Мы уже миновали город и шли по унылой пустоши, отделяющей Круазик от селенья Бац. Представьте себе, дорогой дядюшка, ланду протяжением в две мили, покрытую тем искрящимся песком, какой мы видим на берегу моря. Там и сям, будто головы исполинских животных, разлегшихся посреди дюн, чернели одинокие утесы, у самого моря виднелось несколько больших плоских камней; захлестывавшие их пенистые волны придавали им вид огромных белых роз, расцветших на водных просторах и подплывающих к берегу. Обведя глазами эту саванну, окаймленную справа океаном, слева — большим озером, возникшим от разлива морской воды и простирающимся меж Круазиком и песчаными возвышенностями Геранды, у подножия которых тянутся обширные голые солончаки, — я посмотрел на Полину и спросил ее, хватит ли у нее решимости итти под палящим солнцем по зыбучим пескам.

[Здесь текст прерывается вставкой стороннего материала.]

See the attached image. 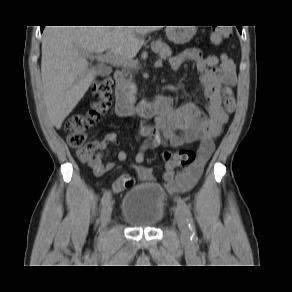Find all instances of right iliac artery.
<instances>
[{
  "label": "right iliac artery",
  "mask_w": 292,
  "mask_h": 292,
  "mask_svg": "<svg viewBox=\"0 0 292 292\" xmlns=\"http://www.w3.org/2000/svg\"><path fill=\"white\" fill-rule=\"evenodd\" d=\"M111 198V192L110 191H105L102 199H101V206H104Z\"/></svg>",
  "instance_id": "1"
}]
</instances>
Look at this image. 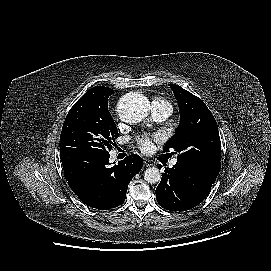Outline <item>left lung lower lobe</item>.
I'll return each mask as SVG.
<instances>
[{
	"label": "left lung lower lobe",
	"mask_w": 271,
	"mask_h": 271,
	"mask_svg": "<svg viewBox=\"0 0 271 271\" xmlns=\"http://www.w3.org/2000/svg\"><path fill=\"white\" fill-rule=\"evenodd\" d=\"M212 185L176 164L172 168H165L156 188V199L167 210L187 211L207 197Z\"/></svg>",
	"instance_id": "left-lung-lower-lobe-1"
}]
</instances>
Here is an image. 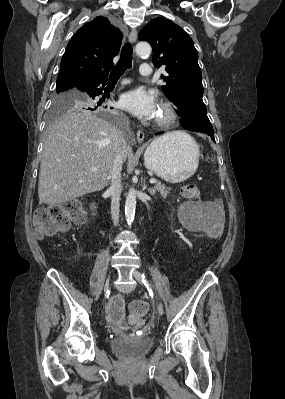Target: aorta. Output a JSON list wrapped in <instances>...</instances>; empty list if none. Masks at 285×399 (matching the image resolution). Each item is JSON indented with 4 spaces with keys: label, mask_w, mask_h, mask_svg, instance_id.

— Я в шнурованных башмаках, идем туда! — ответила она, указывая на башню поселка Бац, исполинскую пирамиду, но пирамиду стройную, сквозную, так затейливо изукрашенную, что за этими руинами чудился какой-то древний азиатский город. Мы направились к ближней скале, намереваясь отдохнуть на выступе, еще укрытом тенью; но было уже одиннадцать часов, и тенистая полоса, обрывавшаяся у наших ног, быстро сокращалась.
— Как прекрасно это безмолвие! — сказала Полина. — И оно кажется еще более глубоким из-за равномерного плеска морских волн, набегающих на берег.
— Если ты вздумаешь отдаться во власть тройной беспредельности — воды, воздуха и песков — и будешь внимать одному лишь неумолчному шуму прилива и отлива, говор волн станет невыносим, — ответил я, — тебе почудится в нем мысль, которая будет подавлять тебя. Вчера, в час захода солнца, я испытал это чувство; оно меня обессилило.
— Да, ты прав! Будем разговаривать, — молвила она после долгого молчания. — В этом рокоте есть грозное красноречие, недоступное никакому оратору. Мне кажется, я поняла причину гармонии, царящей здесь, вокруг нас. Этот ландшафт, где различаешь всего три, поразительной яркости, цвета: искристую желтизну песка, лазурь небес и зеленый цвет моря — представляется нам величественным, но не диким; необъятным, но не пустынным; однообразным, но не утомляющим глаз; он слагается всего-навсего из трех элементов, и, однако, он прихотлив.
— Только женщины способны так передавать свои впечатления! — воскликнул я. — Никакой поэт не решился бы состязаться с тобою, пленительная душа, которую я так верно разгадал!